Welfare spending in the UK is a controversial topic. There is significant political and public concern at the growth of welfare spending in the past few decades. In particular, there is a fear that the growth of the welfare state is encouraging a ‘dependency culture’. But, how much has welfare spending actually increased by? Are we really a nation of scroungers or is the extent of welfare payments exaggerated? One important point to bear in mind is that in a recession, we expect welfare spending to increase. That is really the whole point of the welfare state – to provide a minimum income during a period of temporary unemployment.

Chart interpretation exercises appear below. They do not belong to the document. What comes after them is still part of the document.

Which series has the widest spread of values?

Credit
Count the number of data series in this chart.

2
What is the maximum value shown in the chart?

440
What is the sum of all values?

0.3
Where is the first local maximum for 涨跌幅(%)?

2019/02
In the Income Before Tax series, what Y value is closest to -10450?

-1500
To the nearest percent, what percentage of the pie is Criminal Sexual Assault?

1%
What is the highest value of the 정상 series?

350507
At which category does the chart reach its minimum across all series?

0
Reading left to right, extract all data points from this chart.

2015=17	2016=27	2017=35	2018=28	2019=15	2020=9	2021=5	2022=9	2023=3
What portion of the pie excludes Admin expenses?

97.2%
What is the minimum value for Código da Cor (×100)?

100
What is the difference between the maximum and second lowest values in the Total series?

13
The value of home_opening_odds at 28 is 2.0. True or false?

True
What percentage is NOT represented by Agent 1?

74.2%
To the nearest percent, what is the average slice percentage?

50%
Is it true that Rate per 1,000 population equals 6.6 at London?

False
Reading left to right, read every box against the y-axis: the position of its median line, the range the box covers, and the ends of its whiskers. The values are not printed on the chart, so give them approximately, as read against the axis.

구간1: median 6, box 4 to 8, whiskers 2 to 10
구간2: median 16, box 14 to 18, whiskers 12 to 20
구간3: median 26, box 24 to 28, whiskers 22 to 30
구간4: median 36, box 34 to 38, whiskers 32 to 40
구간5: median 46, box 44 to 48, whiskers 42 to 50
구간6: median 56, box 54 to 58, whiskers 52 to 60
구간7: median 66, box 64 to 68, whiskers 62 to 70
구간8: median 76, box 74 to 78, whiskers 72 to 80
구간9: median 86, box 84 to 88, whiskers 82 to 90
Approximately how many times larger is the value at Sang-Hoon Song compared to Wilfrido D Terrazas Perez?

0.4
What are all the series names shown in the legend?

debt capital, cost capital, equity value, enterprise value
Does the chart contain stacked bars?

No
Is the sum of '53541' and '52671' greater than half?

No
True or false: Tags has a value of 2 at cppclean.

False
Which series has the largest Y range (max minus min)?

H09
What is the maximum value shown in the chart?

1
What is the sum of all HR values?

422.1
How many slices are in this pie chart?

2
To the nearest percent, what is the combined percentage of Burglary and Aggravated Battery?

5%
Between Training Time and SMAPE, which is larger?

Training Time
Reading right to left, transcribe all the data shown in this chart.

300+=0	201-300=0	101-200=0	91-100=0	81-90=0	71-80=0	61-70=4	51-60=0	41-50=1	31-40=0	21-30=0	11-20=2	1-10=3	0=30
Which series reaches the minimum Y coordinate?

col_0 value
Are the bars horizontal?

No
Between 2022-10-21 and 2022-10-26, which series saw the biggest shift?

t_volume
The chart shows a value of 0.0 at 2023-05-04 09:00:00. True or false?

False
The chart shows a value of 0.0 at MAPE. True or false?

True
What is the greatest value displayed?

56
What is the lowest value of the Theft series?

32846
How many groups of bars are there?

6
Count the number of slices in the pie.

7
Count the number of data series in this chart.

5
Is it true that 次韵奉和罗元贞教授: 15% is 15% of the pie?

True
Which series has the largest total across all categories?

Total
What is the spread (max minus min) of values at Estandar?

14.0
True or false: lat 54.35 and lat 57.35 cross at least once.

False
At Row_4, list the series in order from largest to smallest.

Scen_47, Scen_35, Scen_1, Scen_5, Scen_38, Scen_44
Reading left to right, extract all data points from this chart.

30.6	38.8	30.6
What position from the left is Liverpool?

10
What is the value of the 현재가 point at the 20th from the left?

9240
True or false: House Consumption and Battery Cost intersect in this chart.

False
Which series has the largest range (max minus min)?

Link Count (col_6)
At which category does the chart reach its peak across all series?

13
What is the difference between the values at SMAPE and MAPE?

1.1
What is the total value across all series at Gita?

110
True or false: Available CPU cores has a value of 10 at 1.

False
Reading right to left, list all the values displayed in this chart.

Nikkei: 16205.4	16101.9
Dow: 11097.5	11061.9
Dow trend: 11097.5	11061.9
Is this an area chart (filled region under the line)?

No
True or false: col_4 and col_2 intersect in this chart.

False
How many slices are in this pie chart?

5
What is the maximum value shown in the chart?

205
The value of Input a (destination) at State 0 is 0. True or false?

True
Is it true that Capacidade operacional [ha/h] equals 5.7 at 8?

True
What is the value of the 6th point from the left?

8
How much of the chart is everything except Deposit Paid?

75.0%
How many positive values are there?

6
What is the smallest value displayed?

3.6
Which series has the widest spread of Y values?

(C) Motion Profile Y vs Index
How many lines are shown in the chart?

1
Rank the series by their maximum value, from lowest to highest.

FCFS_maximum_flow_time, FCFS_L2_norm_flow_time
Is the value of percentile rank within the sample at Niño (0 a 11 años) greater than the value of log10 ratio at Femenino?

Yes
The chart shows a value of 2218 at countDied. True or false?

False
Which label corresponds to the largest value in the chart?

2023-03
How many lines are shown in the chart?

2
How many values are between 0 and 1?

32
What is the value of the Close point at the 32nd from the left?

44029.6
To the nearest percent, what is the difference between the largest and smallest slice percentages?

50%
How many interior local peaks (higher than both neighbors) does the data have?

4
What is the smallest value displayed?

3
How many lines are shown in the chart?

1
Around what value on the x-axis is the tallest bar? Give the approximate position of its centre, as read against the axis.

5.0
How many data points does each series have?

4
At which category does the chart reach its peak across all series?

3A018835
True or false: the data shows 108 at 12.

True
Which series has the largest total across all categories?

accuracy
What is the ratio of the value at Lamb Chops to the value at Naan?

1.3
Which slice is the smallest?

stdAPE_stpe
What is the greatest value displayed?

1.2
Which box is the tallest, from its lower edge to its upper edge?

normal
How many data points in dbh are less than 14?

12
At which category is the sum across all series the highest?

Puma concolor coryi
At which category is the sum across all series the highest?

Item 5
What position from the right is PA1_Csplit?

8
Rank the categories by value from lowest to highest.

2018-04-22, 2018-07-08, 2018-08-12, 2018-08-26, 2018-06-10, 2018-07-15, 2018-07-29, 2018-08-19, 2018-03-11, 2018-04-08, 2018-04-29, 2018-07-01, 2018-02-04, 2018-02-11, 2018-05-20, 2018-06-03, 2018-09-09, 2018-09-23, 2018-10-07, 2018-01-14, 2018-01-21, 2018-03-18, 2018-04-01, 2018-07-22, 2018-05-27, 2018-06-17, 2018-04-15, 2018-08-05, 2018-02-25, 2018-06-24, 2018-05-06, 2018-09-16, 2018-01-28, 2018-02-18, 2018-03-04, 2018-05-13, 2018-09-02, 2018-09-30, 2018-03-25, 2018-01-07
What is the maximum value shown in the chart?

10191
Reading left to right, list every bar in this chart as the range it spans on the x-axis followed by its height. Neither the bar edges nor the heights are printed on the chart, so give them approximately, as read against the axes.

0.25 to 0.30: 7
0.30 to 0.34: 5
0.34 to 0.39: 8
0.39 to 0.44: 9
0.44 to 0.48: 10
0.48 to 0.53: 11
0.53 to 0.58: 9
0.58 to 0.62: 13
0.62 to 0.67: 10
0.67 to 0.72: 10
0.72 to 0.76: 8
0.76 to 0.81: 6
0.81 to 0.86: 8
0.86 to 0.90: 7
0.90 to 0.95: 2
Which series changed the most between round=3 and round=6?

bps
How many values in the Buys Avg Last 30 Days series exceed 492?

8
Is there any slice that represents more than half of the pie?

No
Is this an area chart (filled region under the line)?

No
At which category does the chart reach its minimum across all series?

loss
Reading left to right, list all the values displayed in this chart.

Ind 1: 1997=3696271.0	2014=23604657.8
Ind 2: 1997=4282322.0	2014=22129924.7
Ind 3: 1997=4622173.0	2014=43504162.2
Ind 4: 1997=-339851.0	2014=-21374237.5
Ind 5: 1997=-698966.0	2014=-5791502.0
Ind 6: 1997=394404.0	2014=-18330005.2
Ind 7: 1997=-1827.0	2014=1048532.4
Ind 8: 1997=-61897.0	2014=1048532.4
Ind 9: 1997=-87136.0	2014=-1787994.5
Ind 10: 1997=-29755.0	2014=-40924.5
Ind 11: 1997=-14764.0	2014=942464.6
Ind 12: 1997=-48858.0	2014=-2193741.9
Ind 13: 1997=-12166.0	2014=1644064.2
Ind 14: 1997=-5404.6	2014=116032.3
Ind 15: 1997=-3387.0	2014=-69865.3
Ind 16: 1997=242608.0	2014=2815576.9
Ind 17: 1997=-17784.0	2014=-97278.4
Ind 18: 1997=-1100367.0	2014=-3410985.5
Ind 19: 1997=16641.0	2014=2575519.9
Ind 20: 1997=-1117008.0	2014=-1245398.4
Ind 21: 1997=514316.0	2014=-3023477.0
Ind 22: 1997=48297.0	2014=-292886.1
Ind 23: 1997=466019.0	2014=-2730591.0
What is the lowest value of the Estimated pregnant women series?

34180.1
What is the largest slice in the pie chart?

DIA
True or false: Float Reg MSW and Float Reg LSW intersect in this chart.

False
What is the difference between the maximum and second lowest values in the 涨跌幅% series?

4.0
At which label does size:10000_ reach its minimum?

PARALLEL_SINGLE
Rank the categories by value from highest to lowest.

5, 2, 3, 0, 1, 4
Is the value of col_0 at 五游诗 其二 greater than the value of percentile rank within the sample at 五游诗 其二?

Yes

Welfare spending includes benefits the government pay to those out of work or on low incomes. It includes:

  • Job seekers allowance – unemployment benefit
  • Income support
  • Housing benefit
  • Child Benefit
  • Winter fuel allowance (1)

Growth in Nominal Welfare Spending


Since 2001, welfare spending has increased from £57bn t0 £115bn. However, the government are planning to stabilise welfare spending at £115bn through limiting entitlement and the increase in the amount paid. The government may argue without firm action now, the trend would see continued unaffordable increases in welfare.

Welfare Payments in Real Terms


If we look at welfare payments in real terms (adjusted for inflation), we see the growth is less spectacular. Nevertheless, even adjusted for inflation, the welfare bill has increased by £34bn since 2001.